▸ WHAT THIS TASK INVOLVES:
Convert the lines of the items below into a JSON list of strings, one string per line and no blank lines, starting at the first line of the items and ending at the line that contains "Aparcamentos", with both ends included.

_ _ _ _ _ _ _

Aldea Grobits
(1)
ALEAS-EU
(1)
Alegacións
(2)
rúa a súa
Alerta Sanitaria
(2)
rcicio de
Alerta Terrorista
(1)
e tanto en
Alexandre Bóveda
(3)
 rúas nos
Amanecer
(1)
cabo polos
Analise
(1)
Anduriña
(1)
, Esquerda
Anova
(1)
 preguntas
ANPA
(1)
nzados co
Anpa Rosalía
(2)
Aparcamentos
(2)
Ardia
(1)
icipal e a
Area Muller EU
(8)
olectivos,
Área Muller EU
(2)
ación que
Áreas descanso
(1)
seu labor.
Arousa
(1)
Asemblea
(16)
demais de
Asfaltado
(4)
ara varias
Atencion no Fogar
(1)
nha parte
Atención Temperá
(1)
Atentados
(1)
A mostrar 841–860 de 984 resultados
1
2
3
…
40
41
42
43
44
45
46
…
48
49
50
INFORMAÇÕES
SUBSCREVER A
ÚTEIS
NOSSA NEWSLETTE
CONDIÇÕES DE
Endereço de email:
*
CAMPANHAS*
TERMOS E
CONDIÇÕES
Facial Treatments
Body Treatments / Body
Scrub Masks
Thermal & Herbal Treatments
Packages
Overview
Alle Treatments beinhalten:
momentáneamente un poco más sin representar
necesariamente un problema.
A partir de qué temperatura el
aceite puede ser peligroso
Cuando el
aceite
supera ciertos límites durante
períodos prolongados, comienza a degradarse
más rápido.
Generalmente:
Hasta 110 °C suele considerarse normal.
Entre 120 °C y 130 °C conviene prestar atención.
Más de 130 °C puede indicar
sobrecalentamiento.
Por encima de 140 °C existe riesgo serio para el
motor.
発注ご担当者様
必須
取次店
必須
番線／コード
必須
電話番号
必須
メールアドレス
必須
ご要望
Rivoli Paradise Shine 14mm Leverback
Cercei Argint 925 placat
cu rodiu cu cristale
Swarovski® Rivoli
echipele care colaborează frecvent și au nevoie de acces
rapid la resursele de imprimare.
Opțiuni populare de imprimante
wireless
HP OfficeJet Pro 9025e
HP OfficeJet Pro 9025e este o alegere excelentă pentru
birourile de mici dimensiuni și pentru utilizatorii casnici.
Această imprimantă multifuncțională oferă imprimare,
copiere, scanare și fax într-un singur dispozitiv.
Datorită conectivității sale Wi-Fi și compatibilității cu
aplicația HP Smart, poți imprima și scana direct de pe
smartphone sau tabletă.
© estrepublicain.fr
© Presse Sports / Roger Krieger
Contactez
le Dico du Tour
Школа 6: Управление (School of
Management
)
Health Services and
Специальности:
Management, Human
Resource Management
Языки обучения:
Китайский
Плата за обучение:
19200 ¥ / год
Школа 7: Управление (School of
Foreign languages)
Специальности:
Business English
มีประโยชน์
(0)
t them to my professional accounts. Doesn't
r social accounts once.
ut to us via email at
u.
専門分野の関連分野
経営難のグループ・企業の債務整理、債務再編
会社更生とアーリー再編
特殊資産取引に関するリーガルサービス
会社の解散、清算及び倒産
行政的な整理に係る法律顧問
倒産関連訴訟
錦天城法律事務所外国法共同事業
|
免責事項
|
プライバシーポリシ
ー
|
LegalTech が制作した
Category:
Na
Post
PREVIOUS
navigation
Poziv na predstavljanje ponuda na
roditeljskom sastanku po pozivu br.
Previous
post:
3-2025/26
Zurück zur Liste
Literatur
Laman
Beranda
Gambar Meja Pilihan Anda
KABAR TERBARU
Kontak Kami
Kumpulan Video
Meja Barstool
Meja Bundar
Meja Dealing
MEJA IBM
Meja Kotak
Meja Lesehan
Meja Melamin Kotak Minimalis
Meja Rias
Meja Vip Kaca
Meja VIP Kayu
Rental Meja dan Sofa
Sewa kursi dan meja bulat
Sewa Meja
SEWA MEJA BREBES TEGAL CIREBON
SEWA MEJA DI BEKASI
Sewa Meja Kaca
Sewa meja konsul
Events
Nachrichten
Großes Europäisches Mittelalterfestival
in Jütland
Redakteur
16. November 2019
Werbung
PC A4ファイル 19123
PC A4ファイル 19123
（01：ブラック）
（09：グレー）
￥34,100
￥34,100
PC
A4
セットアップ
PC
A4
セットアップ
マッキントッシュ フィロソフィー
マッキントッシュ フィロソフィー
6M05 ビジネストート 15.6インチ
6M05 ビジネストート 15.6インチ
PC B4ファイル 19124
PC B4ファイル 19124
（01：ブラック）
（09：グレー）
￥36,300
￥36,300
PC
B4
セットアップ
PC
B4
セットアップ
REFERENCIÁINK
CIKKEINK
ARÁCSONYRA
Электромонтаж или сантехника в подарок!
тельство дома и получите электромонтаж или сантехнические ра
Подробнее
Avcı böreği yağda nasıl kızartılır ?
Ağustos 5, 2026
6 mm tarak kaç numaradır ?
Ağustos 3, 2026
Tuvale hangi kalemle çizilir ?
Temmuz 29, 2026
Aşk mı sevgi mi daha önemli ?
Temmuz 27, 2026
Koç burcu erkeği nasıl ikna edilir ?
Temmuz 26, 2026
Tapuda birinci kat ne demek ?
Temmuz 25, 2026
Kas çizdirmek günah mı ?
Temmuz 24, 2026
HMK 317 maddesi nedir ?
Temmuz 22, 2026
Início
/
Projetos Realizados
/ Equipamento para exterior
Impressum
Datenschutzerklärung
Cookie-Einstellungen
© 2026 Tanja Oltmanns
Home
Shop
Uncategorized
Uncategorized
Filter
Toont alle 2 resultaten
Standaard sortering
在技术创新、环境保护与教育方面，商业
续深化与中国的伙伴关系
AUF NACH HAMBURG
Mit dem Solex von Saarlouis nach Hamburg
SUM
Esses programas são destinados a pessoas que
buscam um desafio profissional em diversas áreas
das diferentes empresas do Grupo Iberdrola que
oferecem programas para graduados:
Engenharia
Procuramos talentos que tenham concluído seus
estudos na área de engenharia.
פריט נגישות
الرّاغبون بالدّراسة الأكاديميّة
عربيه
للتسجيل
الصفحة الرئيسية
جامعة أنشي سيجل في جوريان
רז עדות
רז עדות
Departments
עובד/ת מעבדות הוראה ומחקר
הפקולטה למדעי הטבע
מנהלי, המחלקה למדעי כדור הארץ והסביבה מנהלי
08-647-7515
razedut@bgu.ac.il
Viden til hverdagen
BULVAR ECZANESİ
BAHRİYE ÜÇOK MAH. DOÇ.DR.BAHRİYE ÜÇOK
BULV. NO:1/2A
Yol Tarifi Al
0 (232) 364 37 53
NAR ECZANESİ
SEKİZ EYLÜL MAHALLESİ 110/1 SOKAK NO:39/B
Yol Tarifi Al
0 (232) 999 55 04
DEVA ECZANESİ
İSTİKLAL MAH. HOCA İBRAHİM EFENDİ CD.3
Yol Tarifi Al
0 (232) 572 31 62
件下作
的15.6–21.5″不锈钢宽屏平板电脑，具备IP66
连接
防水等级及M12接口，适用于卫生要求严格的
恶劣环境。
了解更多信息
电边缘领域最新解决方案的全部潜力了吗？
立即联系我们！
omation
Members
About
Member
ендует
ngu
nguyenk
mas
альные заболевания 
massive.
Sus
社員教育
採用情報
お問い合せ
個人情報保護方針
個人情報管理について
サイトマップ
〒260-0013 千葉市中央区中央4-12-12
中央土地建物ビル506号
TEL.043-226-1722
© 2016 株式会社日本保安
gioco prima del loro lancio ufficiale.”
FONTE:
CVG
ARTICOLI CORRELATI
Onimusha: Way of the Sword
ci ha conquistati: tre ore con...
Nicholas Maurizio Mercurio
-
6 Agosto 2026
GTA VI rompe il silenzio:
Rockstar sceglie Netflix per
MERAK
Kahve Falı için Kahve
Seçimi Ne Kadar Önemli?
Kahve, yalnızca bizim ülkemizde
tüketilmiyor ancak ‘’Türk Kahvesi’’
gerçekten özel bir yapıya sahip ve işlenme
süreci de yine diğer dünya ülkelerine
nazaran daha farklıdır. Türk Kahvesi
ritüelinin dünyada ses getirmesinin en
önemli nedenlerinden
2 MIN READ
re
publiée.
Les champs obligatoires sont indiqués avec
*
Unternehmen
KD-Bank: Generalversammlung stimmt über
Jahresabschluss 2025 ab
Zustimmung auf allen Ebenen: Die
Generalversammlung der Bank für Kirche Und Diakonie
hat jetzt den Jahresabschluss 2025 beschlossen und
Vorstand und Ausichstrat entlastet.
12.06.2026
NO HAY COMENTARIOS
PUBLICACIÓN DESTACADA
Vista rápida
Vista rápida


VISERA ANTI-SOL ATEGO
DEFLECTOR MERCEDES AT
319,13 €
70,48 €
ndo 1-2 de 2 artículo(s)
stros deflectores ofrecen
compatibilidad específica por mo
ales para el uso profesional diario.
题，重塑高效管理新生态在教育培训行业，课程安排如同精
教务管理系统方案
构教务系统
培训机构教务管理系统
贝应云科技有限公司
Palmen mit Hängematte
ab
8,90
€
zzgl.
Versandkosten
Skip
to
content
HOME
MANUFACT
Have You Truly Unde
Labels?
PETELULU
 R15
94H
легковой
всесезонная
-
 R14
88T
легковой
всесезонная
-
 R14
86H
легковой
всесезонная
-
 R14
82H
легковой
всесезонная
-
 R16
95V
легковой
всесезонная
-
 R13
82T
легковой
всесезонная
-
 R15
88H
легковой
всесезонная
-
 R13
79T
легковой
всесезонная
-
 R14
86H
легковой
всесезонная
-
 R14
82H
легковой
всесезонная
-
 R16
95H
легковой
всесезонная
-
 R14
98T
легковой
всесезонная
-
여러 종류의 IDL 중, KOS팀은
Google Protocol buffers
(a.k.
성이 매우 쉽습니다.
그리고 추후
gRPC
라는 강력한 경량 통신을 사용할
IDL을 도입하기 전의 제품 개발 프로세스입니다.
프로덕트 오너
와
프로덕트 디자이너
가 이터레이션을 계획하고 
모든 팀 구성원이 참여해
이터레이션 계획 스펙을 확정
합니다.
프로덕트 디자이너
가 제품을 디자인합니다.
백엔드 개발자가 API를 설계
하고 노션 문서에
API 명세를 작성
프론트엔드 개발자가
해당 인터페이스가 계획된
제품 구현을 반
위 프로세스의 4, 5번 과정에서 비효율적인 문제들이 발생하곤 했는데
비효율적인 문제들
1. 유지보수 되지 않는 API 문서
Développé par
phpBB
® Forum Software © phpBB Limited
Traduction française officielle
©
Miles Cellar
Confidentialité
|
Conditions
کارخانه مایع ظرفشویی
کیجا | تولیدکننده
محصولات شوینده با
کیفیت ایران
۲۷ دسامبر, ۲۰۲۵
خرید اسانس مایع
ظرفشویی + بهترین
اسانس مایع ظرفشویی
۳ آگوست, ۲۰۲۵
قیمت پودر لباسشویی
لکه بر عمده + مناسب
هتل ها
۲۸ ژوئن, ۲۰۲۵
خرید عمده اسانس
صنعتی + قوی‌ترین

_ _ _ _ _ _ _

▸ RESPONSE AREA:
[
  "Aldea Grobits",
  "(1)",
  "ALEAS-EU",
  "(1)",
  "Alegacións",
  "(2)",
  "rúa a súa",
  "Alerta Sanitaria",
  "(2)",
  "rcicio de",
  "Alerta Terrorista",
  "(1)",
  "e tanto en",
  "Alexandre Bóveda",
  "(3)",
  " rúas nos",
  "Amanecer",
  "(1)",
  "cabo polos",
  "Analise",
  "(1)",
  "Anduriña",
  "(1)",
  ", Esquerda",
  "Anova",
  "(1)",
  " preguntas",
  "ANPA",
  "(1)",
  "nzados co",
  "Anpa Rosalía",
  "(2)",
  "Aparcamentos"
]